Remède de cheval et biscuits pour chiens

Quand j’étais petite, j’avais fréquemment des inflammations aux ganglions du cou. J’acceptais ça comme une fatalité car Lovely Brunette en avait aussi souffert dans son enfance, au point qu’on avait même dû lui en enlever un, ce qui avait nécessité la pose d’un drain. Elle me montrait la cicatrice et je devais avoir du sang sioux ou cheyenne car cette cicatrice (je n’en avais qu’une minuscule sur le sourcil, provenant des forceps, rien de glorieux) m’inspirait le respect d’une blessure de guerre héroïquement gagnée après avoir hurlé Hoka hey ! (Pour ceux qui ont perdu leur lexique sioux-français, Hoka hey se traduit par « c’est un bon jour pour mourir », fameux cri de guerre dont j’aimais le son aboyeur dans les westerns)

Bref, mon cou douloureux sous la poussée régulière de ces ganglions capricieux était une de mes particularités et je l’avais accepté ainsi.

Tout comme le traitement, d’ailleurs.

Car Lovely Brunette me soignait avec l’embrocation qu’elle utilisait pour les entorses du cheval. Ne le dis pas en classe, insistait-elle. Ne le dis pas au docteur non plus. C’était un pot malodorant rempli d’une sorte de goudron épais, qu’elle me tartinait sur le cou et qu’il fallait ensuite recouvrir d’une écharpe sacrifiée qu’on gardait pour la prochaine fois. Ça chauffait mieux qu’une bouillotte… Pour aller à l’école, j’avais droit au col roulé et l’écharpe et le fumet qui provoquait quelques froncements de nez inquiets. Mais je guérissais. Comme quoi les remèdes de chevaux…

Ma première monture, Coralie

                                       Ma première monture, Coralie

Il faut que je vous avoue quand même que je me délectais aussi des biscuits du chien, en forme de petits os, et de couleurs variées : jaunes, rouges, nature, et noirs. J’appréciais surtout ces derniers après lesquels je trouvais charmeur de faire un sourire en noir et blanc à ma mère, qui expliquait que ça ne pouvait pas me faire de tort si je n’en mangeais pas trop. Mais ne le dis pas à l’école. Car elle ne me cachait rien : c’était fait avec des carcasses, des morceaux de charbon, et il valait mieux que je ne sache pas tout. Pouh ! Peu importe, c’était succulent.

Ils sont bons, tes biscuits!

                                            Ils sont bons, tes biscuits!

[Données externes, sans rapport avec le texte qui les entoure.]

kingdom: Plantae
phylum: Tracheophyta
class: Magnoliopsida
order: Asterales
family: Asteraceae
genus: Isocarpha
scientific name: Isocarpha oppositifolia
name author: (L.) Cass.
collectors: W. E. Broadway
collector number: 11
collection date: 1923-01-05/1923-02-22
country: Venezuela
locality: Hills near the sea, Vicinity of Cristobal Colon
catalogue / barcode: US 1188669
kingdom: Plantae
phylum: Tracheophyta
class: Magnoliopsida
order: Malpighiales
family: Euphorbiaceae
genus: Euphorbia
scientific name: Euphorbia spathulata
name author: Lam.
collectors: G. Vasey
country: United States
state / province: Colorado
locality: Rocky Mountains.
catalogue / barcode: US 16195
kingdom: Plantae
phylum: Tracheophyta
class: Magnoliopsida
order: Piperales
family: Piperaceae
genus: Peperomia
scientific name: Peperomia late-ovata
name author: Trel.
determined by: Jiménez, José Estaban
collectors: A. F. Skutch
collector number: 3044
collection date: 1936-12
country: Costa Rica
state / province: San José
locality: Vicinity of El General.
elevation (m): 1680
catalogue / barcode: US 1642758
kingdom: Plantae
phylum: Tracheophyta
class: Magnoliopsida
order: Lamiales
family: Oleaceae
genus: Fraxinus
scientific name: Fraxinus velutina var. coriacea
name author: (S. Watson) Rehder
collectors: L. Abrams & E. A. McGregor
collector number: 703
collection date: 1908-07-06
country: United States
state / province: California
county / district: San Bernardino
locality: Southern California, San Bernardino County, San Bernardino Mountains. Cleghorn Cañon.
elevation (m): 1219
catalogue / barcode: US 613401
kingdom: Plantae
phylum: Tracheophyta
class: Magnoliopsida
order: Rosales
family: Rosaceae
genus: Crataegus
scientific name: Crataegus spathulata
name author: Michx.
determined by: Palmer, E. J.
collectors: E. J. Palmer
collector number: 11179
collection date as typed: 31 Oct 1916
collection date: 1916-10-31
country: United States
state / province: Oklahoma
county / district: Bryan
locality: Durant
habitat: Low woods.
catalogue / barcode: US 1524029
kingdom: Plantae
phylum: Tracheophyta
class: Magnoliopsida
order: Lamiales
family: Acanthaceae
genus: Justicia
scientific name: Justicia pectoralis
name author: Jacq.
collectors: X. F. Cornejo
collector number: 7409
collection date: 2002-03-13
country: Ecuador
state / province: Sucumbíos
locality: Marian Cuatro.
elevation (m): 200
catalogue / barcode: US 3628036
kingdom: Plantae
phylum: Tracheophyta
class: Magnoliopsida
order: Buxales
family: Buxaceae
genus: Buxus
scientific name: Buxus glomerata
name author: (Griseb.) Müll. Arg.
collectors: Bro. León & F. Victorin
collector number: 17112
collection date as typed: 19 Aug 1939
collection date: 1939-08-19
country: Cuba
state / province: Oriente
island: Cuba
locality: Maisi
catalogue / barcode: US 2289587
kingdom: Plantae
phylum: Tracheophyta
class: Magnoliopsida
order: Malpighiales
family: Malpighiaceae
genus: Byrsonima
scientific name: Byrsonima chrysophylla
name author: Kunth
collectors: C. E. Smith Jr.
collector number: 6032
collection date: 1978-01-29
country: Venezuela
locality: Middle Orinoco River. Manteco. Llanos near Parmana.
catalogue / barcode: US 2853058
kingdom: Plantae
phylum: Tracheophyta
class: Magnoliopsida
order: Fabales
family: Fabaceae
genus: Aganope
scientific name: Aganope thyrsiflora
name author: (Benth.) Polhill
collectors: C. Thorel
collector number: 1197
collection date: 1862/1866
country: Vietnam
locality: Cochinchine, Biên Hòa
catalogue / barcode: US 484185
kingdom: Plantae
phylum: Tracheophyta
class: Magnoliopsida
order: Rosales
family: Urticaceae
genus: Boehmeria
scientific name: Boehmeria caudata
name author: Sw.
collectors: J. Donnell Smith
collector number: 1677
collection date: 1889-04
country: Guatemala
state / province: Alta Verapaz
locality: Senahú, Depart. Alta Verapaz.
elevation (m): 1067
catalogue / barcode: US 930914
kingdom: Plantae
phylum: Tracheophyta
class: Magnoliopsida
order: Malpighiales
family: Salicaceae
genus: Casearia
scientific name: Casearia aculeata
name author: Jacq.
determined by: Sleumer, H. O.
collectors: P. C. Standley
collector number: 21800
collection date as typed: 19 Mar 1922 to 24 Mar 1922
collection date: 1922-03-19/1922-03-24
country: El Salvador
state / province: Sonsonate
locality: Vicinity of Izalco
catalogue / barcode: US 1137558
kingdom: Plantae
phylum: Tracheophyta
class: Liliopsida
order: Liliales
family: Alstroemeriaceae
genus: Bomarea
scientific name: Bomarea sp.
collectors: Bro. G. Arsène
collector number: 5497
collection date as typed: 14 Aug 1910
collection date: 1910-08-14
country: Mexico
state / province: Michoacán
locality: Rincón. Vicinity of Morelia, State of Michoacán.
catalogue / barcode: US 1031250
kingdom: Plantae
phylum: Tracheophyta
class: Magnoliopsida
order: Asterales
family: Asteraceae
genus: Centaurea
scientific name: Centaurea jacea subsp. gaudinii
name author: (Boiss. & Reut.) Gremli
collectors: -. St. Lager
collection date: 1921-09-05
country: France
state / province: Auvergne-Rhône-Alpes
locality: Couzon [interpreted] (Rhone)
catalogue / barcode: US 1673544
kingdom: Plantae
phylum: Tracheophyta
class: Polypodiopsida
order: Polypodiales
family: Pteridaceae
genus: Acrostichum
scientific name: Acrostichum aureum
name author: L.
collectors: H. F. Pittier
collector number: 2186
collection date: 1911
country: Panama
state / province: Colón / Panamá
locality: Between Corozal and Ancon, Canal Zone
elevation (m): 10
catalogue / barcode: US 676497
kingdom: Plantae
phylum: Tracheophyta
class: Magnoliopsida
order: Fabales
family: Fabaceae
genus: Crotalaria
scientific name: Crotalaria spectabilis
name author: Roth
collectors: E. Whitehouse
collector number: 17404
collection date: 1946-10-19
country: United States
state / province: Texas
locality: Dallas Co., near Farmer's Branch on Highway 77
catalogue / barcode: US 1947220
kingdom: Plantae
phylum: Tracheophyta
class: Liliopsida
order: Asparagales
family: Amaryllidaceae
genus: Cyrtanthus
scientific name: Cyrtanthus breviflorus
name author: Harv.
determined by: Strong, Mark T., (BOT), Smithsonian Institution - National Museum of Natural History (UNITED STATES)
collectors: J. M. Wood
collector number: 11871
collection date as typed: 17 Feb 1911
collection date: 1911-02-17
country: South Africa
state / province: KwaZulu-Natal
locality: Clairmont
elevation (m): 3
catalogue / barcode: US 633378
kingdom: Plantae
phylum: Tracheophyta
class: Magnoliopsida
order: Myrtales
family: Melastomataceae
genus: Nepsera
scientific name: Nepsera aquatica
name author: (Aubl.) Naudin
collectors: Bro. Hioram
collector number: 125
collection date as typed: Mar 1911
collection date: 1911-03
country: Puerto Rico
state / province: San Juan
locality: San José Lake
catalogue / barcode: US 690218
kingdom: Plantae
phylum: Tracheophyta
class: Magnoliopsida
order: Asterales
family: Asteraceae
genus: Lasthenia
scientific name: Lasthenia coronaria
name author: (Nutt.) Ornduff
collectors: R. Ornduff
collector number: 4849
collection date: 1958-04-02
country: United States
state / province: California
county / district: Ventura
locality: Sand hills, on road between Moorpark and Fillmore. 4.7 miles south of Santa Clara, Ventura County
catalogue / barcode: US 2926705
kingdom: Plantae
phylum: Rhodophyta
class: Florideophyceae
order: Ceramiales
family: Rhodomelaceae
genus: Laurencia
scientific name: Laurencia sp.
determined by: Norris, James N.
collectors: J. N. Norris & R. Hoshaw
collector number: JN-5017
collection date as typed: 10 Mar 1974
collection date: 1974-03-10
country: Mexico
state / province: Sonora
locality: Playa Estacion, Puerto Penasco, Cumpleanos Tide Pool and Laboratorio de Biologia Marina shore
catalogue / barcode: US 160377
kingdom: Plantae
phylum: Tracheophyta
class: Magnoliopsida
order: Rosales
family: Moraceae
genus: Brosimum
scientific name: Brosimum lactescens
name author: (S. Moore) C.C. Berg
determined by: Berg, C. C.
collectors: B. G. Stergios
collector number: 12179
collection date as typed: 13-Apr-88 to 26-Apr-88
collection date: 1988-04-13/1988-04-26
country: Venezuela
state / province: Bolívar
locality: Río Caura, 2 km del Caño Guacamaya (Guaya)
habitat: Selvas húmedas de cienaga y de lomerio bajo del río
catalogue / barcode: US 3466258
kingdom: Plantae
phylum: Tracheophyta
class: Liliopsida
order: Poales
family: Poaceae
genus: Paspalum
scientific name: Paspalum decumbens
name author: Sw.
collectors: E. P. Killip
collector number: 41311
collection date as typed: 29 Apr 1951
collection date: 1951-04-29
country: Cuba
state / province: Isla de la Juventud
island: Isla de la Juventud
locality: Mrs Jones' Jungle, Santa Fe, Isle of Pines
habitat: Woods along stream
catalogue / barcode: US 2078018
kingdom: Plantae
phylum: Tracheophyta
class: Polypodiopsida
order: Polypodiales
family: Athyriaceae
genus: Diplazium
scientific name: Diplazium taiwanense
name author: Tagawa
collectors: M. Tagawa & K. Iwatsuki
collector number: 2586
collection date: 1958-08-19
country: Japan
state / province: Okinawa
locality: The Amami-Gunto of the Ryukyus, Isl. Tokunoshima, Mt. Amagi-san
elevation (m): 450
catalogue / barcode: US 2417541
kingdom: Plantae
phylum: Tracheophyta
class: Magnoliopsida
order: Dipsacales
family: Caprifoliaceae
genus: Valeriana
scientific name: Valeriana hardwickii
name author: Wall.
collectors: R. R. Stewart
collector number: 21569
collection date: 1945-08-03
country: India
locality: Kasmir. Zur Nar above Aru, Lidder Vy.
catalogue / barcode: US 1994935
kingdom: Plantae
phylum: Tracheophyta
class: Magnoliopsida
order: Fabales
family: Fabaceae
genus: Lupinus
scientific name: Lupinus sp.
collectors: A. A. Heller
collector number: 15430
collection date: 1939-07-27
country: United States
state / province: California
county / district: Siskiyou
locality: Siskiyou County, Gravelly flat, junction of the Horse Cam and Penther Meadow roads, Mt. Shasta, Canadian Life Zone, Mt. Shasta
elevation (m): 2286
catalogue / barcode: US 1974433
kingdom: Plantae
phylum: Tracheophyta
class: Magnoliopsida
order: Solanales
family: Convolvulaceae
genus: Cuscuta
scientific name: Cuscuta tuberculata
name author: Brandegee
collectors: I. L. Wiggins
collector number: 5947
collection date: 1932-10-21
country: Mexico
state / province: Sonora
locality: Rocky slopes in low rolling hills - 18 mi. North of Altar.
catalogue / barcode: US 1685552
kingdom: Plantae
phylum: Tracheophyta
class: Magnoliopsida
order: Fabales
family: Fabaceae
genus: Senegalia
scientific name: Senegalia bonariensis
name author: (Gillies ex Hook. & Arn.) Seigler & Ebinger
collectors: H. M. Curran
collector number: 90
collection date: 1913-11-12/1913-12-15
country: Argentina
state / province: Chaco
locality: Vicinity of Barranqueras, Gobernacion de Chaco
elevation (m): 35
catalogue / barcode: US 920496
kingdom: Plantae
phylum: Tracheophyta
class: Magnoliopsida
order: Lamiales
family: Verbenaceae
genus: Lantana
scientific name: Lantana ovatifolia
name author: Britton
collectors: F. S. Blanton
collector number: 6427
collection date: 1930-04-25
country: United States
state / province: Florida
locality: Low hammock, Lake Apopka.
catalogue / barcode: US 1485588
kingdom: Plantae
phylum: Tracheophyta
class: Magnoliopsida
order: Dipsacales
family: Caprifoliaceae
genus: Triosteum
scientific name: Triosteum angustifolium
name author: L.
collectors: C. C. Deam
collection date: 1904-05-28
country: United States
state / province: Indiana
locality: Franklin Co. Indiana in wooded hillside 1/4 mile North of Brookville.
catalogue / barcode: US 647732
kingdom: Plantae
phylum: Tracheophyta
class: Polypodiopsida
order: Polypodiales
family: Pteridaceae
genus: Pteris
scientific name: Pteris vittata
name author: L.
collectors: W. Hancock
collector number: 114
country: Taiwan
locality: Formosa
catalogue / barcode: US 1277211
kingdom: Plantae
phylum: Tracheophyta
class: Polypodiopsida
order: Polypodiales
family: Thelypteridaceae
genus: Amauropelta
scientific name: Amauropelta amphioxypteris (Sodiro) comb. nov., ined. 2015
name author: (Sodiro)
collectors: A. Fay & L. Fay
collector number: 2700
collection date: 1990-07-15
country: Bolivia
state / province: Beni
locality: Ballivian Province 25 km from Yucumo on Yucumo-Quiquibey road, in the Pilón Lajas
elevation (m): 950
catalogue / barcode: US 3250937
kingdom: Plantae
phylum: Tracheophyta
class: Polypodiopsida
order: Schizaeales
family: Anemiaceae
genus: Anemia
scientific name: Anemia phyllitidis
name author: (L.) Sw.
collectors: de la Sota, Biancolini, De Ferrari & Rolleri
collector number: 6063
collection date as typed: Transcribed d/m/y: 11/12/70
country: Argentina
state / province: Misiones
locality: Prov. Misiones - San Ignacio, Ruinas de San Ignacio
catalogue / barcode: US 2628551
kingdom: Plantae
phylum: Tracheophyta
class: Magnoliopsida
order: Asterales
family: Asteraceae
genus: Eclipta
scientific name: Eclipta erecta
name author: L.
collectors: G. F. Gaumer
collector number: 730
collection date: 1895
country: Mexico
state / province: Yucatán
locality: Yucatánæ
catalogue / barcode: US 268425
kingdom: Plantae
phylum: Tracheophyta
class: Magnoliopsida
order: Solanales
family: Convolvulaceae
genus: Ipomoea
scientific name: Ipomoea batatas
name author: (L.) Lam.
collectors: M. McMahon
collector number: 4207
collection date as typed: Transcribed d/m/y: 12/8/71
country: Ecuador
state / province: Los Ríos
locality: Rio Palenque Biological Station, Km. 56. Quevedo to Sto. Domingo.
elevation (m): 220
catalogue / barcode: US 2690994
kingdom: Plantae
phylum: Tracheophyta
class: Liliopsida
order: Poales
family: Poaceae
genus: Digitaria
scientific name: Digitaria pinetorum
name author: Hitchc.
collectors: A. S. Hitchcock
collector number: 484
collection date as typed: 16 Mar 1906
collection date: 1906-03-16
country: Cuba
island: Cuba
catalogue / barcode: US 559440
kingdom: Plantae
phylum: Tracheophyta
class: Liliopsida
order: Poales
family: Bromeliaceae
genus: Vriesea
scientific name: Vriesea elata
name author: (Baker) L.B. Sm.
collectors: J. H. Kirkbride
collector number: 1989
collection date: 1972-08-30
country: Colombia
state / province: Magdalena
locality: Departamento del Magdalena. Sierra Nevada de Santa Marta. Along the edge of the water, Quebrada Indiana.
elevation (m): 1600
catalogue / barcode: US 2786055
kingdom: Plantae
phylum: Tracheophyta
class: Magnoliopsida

Par contre, lorsque nous appelions le docteur, il avait sa place d’honneur chez nous : il s’asseyait sur le cabinet de toilette, rebaptisé « la place-docteur ». Parce c’était là, dans la salle de bain, près de la fenêtre au verre martelé, qu’il voyait le mieux le fond de nos gorges rouges (« dis aaaaaaaaaaaa »), la nature de nos boutons et qu’il lisait le mieux le thermomètre. Nous l’aimions beaucoup. Mais jamais il n’a su que ma mère le court-circuitait avec l’embrocation du cheval et me récompensait aux biscuits pour chiens….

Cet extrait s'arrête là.